M.Sc Thesis

M.Sc StudentFarber Aryeh
SubjectDesign and Analysis of High Performance Time to Digital
DepartmentDepartment of Electrical and Computer Engineering
Supervisor ASSOCIATE PROF. Emmanuel Cohen
Full Thesis textFull thesis text - English Version


In many modern RF design applications there is an increasing demand for Time to
Digital Converters (TDCs) which combine a sub pico second resolution, a dynamic
range of several hundreds of pico seconds, and an acceptable power consumption. State of the art TDC’s typically support either a large dynamic range or high resolution - not both combined.

Flash TDC’s (FTDC’s) can support measurement of a large dynamic range by increasing the number of its stages but its resolution is limited to several pico seconds. Interpolating delay chains, Vernire structures, cyclic TDC’s and other techniques can be applied to improve the resolution of a FTDC. However, these techniques are limited by flip flop mismatch and entail a high power consumption.

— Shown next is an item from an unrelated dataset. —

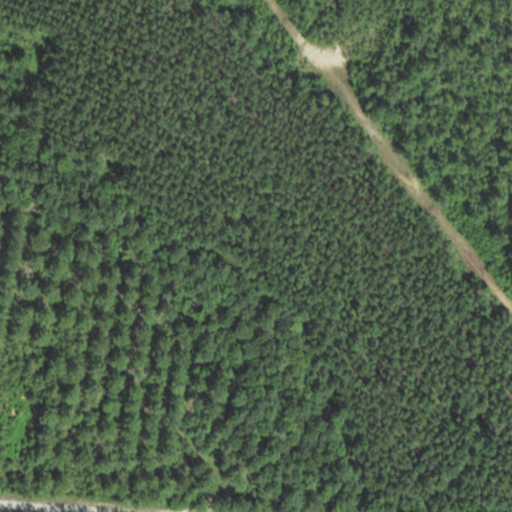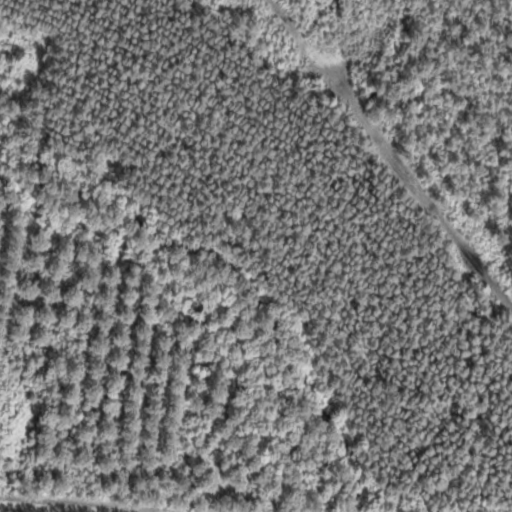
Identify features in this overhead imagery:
road: (101, 498)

Stochastic TDCs (STDC) on the other hand are a well-established technique to enable fine resolution but are limited to a dynamic range of ±3s of the setup time of a latch, i.e. ~12ps in a modern technology.

The main innovation of this thesis is the development and implementation of a Stochastic Flash TDC (SF-TDC) which combines a FTDC with the STDC concept to achieve high resolution. A SF-TDC is a tapped delay chain flash TDC with a Stochastic TDC on each of its taps. The SF-TDC concept has been reported, however the increased number of latches on each of the delay chain taps make such a TDC extremely aggressive and power hungry and thus implementations are not reported. This thesis presents an implementation which achieves a resolution of ~0.4ps resolution while supporting a wide dynamic range of 400 pico seconds.

It is technically challenging to keep power consumption of such an architecture down to an acceptable level.  Typical state of the art TDCs driven by GHz signals consume about 5-20 mA, depending on resolution and architecture. In the implementation of this thesis achieved current consumption is 5 mA, which is low given the high TDC resolution.